- [Available data]:
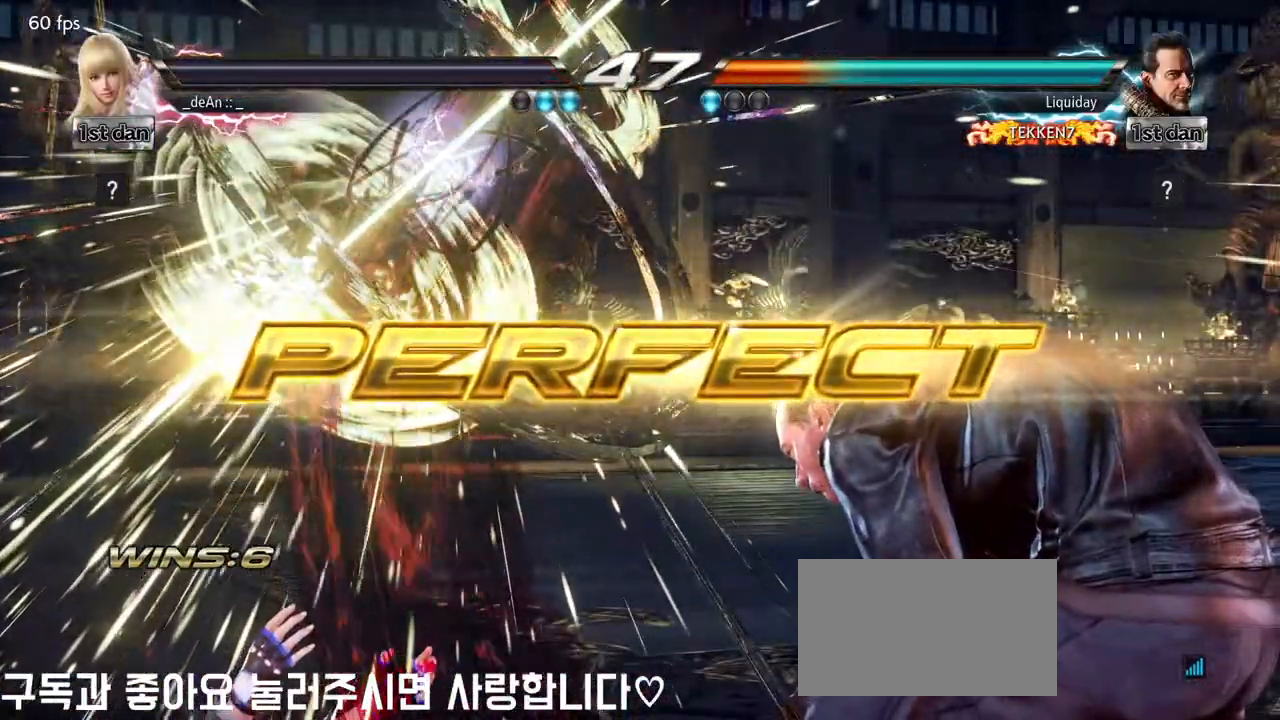
{"dt_ms": 500, "buttons": [], "left_stick": "center", "events": []}
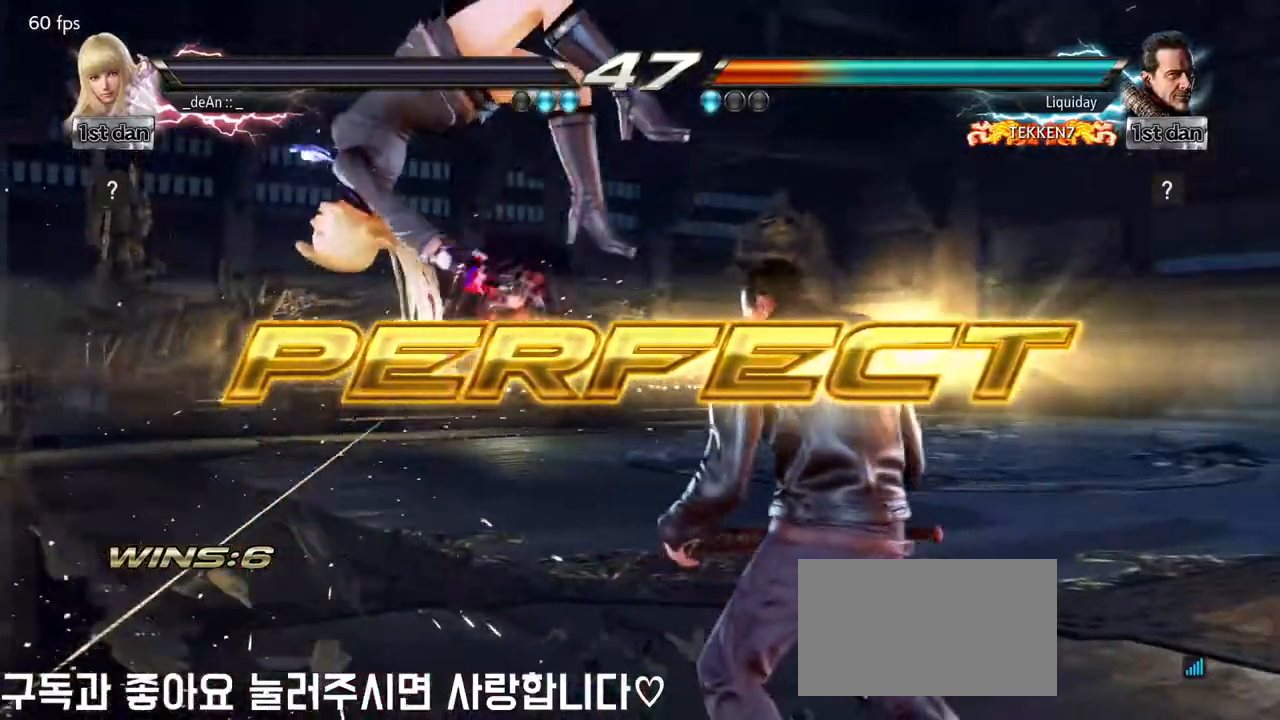
{"dt_ms": 500, "buttons": [], "left_stick": "center", "events": []}
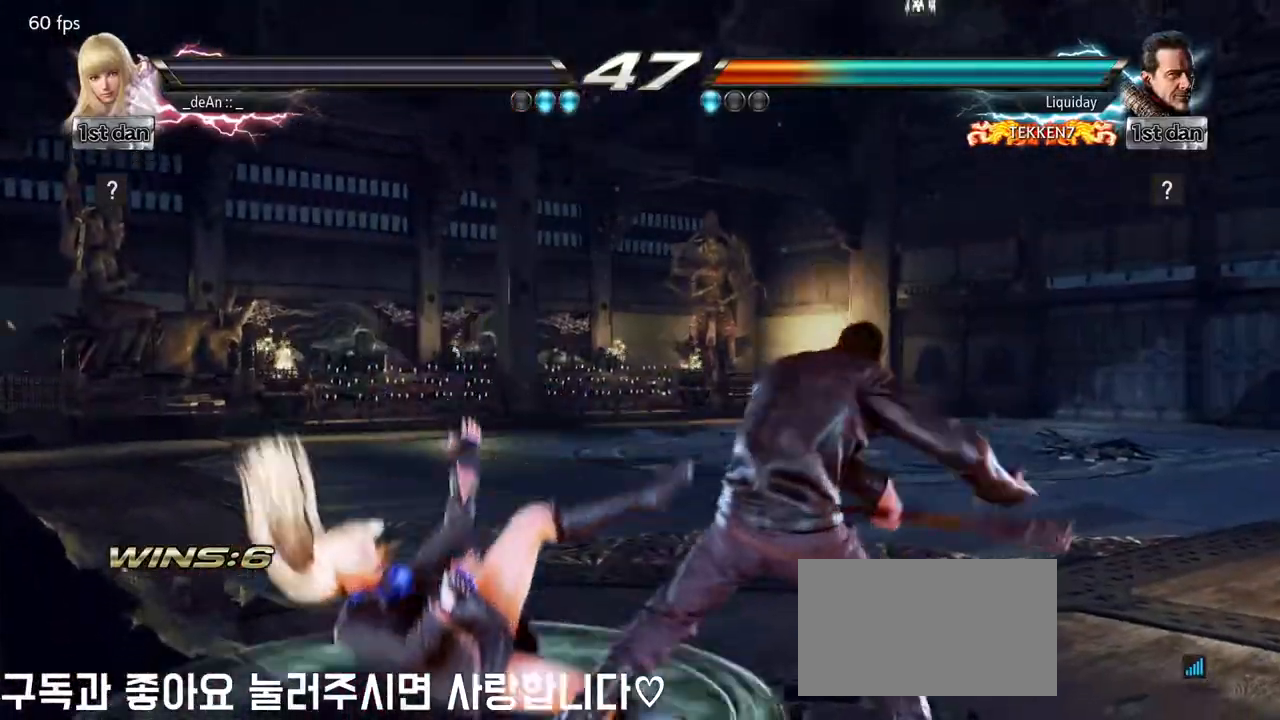
{"dt_ms": 500, "buttons": [], "left_stick": "center", "events": []}
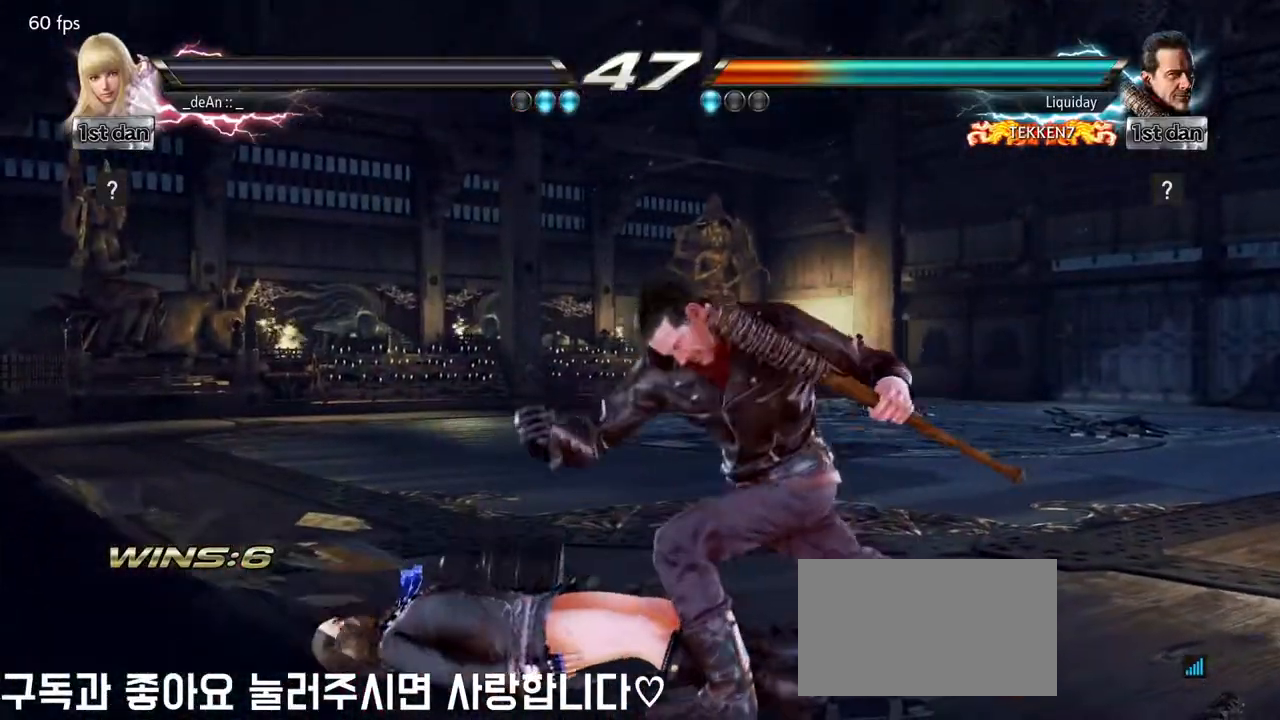
{"dt_ms": 500, "buttons": [], "left_stick": "center", "events": []}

- [Work required]: Copy out the material word for word, without any images.

- [Answer space]:
{"dt_ms": 500, "buttons": [], "left_stick": "center", "events": []}
{"dt_ms": 500, "buttons": [], "left_stick": "center", "events": []}
{"dt_ms": 500, "buttons": [], "left_stick": "center", "events": []}
{"dt_ms": 500, "buttons": [], "left_stick": "center", "events": []}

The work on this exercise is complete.